[[ DATASET EXTRACT open ]]
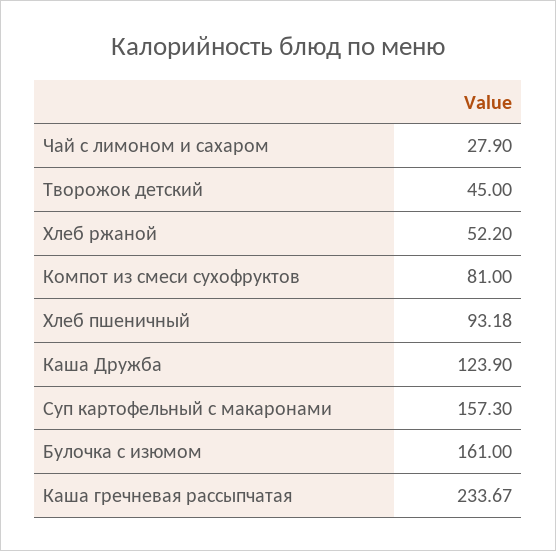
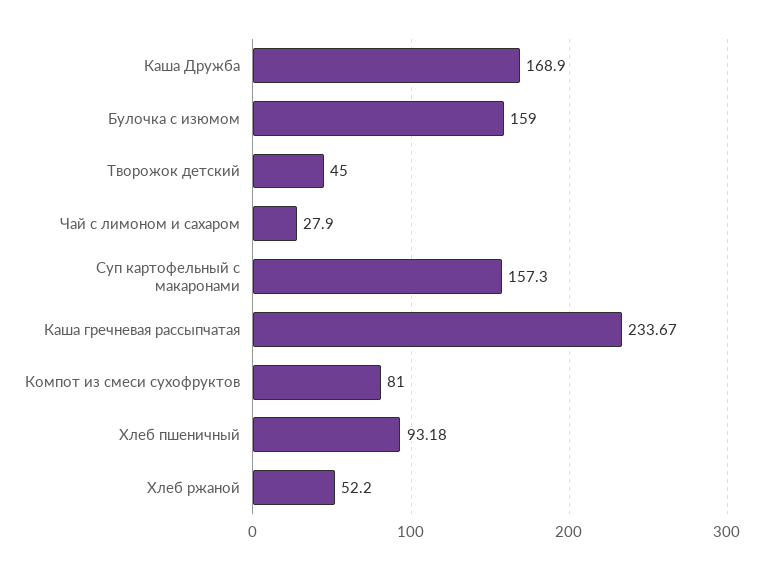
  {
    "Чай с лимоном и сахаром": 27.9,
    "Творожок детский": 45,
    "Хлеб ржаной": 52.2,
    "Компот из смеси сухофруктов": 81,
    "Хлеб пшеничный": 93.18,
-   "Каша Дружба": 123.9,
+   "Каша Дружба": 168.9,
    "Суп картофельный с макаронами": 157.3,
-   "Булочка с изюмом": 161,
+   "Булочка с изюмом": 159,
    "Каша гречневая рассыпчатая": 233.67
  }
[[ DATASET EXTRACT closed ]]
• _WHAT NEEDS TO BE DONE_
Where a record above contains a picture, leave the picture out and transcribe everything else exactly.

• _WRITTEN RESPONSE_
  {
    "Чай с лимоном и сахаром": 27.9,
    "Творожок детский": 45,
    "Хлеб ржаной": 52.2,
    "Компот из смеси сухофруктов": 81,
    "Хлеб пшеничный": 93.18,
-   "Каша Дружба": 123.9,
+   "Каша Дружба": 168.9,
    "Суп картофельный с макаронами": 157.3,
-   "Булочка с изюмом": 161,
+   "Булочка с изюмом": 159,
    "Каша гречневая рассыпчатая": 233.67
  }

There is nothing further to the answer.